Die Dissonanzen beim "Intro" auf der E-Gitarre münden in den schnellen Titeltrack, der zunächst mit seiner Perkussion-Begleitung sehr traditionell anmutet. Ein akustisches Di Meola-Break leitet über zu betörender orientalischer Kaffeehaus-Nostalgie. Kaum dort angekommen, flirren neuerliche E-Gitarrentöne zu irren Streicher-Arabesken. Ein Fusion-Gewitter folgt mit "Al-Ein", bei dem Sajrawy die Fingerfertigkeit der besten Oud-Spieler mit Beck-scher Explosivität verbindet. "In Memory Of Om Kalthoum" hält dann inne und wieder schimmert seltsam kalt das stählerne Feuer Di Meolas auf der Konzertgitarre. Die Geige seines kongenialen Partners Bashir Asadis beschwört jenseitige Melancholie zusammen mit einem aufwühlenden Perkussion-Rhythmus.
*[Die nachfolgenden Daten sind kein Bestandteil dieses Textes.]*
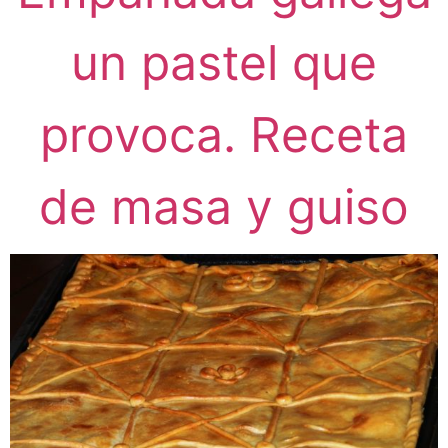
un pastel que
provoca. Receta
de masa y guiso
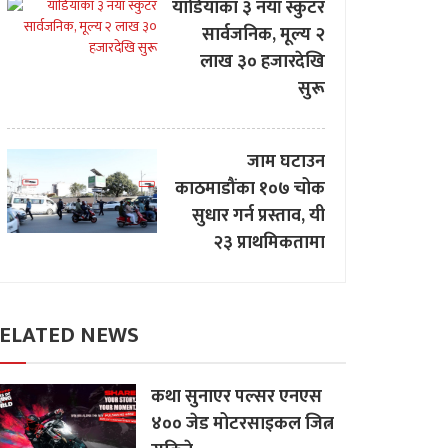
याडियाका ३ नयाँ स्कुटर
सार्वजनिक, मूल्य २
लाख ३० हजारदेखि
सुरू
जाम घटाउन
काठमाडौंका १०७ चोक
सुधार गर्न प्रस्ताव, यी
२३ प्राथमिकतामा
ELATED NEWS
कथा सुनाएर पल्सर एनएस
४०० जेड मोटरसाइकल जित्न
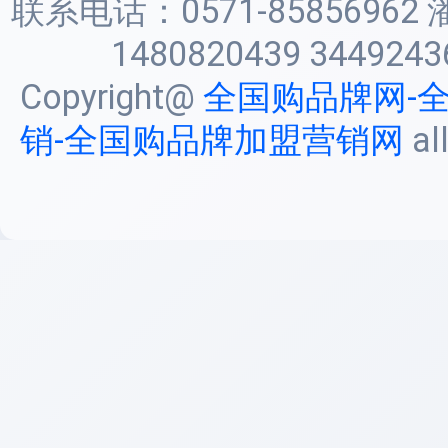
联系电话：0571-85856962 
1480820439 3449243
Copyright@
全国购品牌网-
销-全国购品牌加盟营销网
al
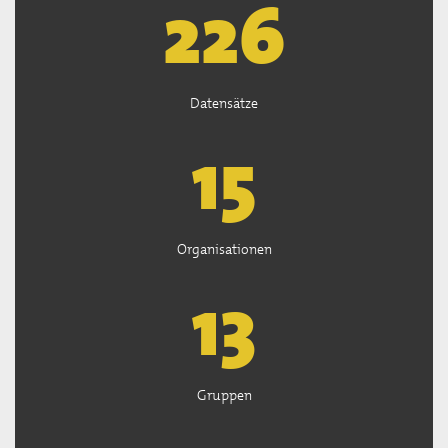
226
Datensätze
15
Organisationen
13
Gruppen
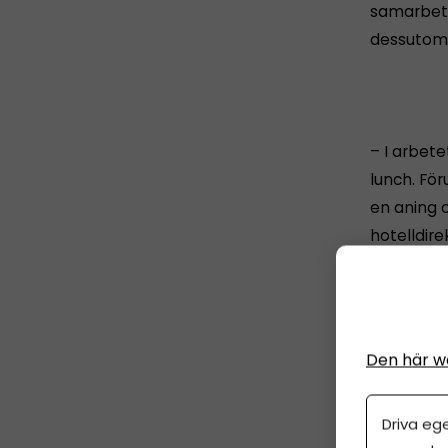
samarbets
dessutom 
– I arbet
lunch. För
en aning 
hotelldir
affärsplan
Den här w
LÄS OCKS
Driva eg
affärspla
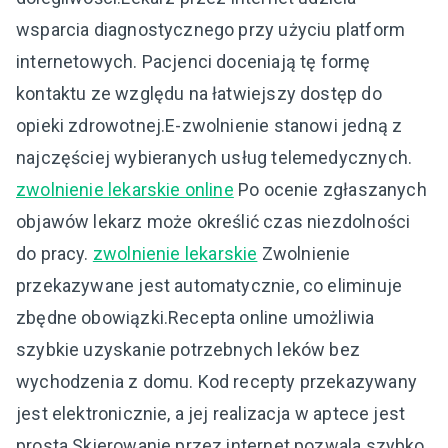
wsparcia diagnostycznego przy użyciu platform
internetowych. Pacjenci doceniają tę formę
kontaktu ze względu na łatwiejszy dostęp do
opieki zdrowotnej.E-zwolnienie stanowi jedną z
najczęściej wybieranych usług telemedycznych.
zwolnienie lekarskie online
Po ocenie zgłaszanych
objawów lekarz może określić czas niezdolności
do pracy.
zwolnienie lekarskie
Zwolnienie
przekazywane jest automatycznie, co eliminuje
zbędne obowiązki.Recepta online umożliwia
szybkie uzyskanie potrzebnych leków bez
wychodzenia z domu. Kod recepty przekazywany
jest elektronicznie, a jej realizacja w aptece jest
prosta.Skierowanie przez internet pozwala szybko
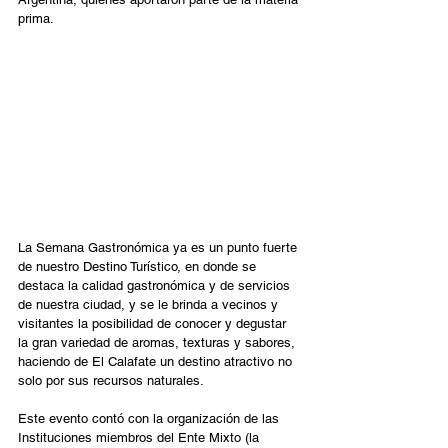
prima.
La Semana Gastronómica ya es un punto fuerte 
de nuestro Destino Turístico, en donde se 
destaca la calidad gastronómica y de servicios 
de nuestra ciudad, y se le brinda a vecinos y 
visitantes la posibilidad de conocer y degustar 
la gran variedad de aromas, texturas y sabores, 
haciendo de El Calafate un destino atractivo no 
solo por sus recursos naturales.
Este evento contó con la organización de las 
Instituciones miembros del Ente Mixto (la 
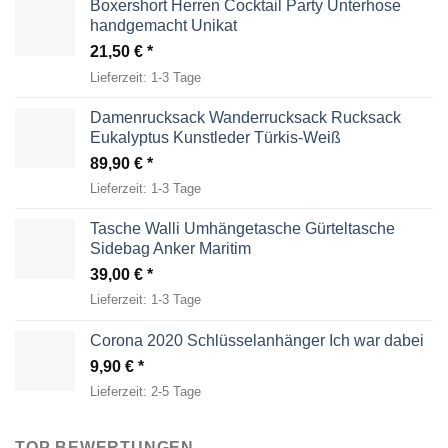
Boxershort Herren Cocktail Party Unterhose
handgemacht Unikat
21,50
€
Lieferzeit:
1-3 Tage
Damenrucksack Wanderrucksack Rucksack
Eukalyptus Kunstleder Türkis-Weiß
89,90
€
Lieferzeit:
1-3 Tage
Tasche Walli Umhängetasche Gürteltasche
Sidebag Anker Maritim
39,00
€
Lieferzeit:
1-3 Tage
Corona 2020 Schlüsselanhänger Ich war dabei
9,90
€
Lieferzeit:
2-5 Tage
TOP BEWERTUNGEN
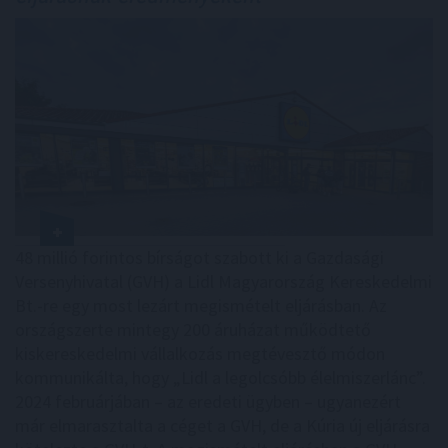
48 millió forintos bírságot szabott ki a Gazdasági
Versenyhivatal (GVH) a Lidl Magyarország Kereskedelmi
Bt.-re egy most lezárt megismételt eljárásban. Az
országszerte mintegy 200 áruházat működtető
kiskereskedelmi vállalkozás megtévesztő módon
kommunikálta, hogy „Lidl a legolcsóbb élelmiszerlánc”.
2024 februárjában – az eredeti ügyben – ugyanezért
már elmarasztalta a céget a GVH, de a Kúria új eljárásra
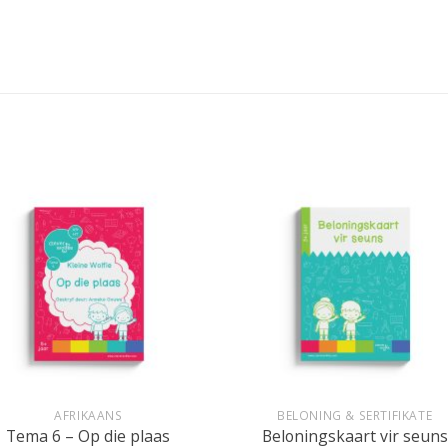
+
AFRIKAANS
BELONING & SERTIFIKATE
Tema 6 – Op die plaas
Beloningskaart vir seuns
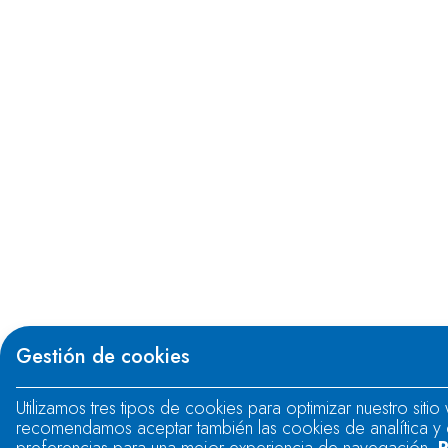
Gestión de cookies
Utilizamos tres tipos de cookies para optimizar nuestro sitio
recomendamos aceptar también las cookies de analítica y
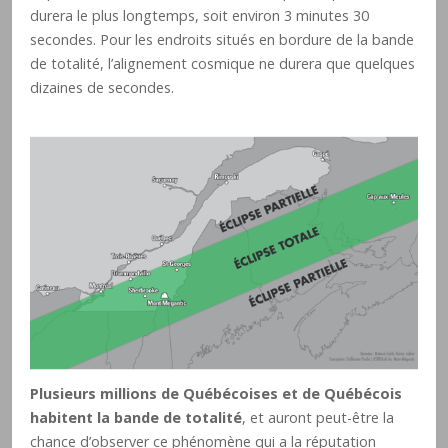
durera le plus longtemps, soit environ 3 minutes 30
secondes. Pour les endroits situés en bordure de la bande
de totalité, l’alignement cosmique ne durera que quelques
dizaines de secondes.
Plusieurs millions de Québécoises et de Québécois
habitent la bande de totalité
, et auront peut-être la
chance d’observer ce phénomène qui a la réputation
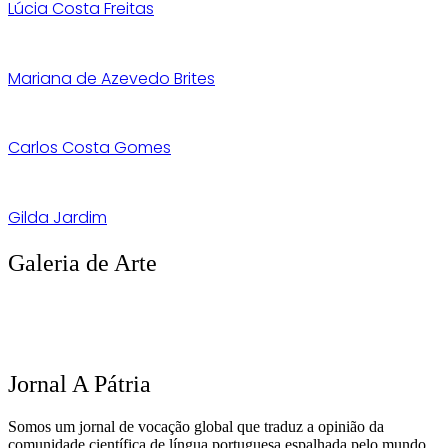
Lúcia Costa Freitas
Mariana de Azevedo Brites
Carlos Costa Gomes
Gilda Jardim
Galeria de Arte
Jornal A Pátria
Somos um jornal de vocação global que traduz a opinião da
comunidade científica de língua portuguesa espalhada pelo mundo.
Dann betritt der Oud-Virtuose Darwish Darwish erstmals die Szene und lässt zusammen mit dem Hauptakteur auf der klanghellen 1979er Stratocaster den Teppich zum Slap-Bass fliegen. Mit Schallgeschwindigkeit geht's auf "Four Commandments" weiter, überzeugende Technik, die das meisterliche Können Sajrawis und seiner Mitspieler einmal mehr unterstreicht. Wie auch in diesem Genre tiefe Emotionen vermittelt werden können, zeigt "Father", gefolgt von dem eher sphärischen "Spirital Oasis". Beim letzten Stück marschieren nochmals alle Wüstensöhne mit ihren Gefolgen auf. Erneut eine auf orientalischer Rhythmik tanzende Fusion, die klingt, als wenn der 'Elegant Gypsy' und der Mahavishnu gemeinsam in den Jungbrunnen gefallen und nun als doppelter Morgenstern am Firmament ihre Bahnen ziehen würden.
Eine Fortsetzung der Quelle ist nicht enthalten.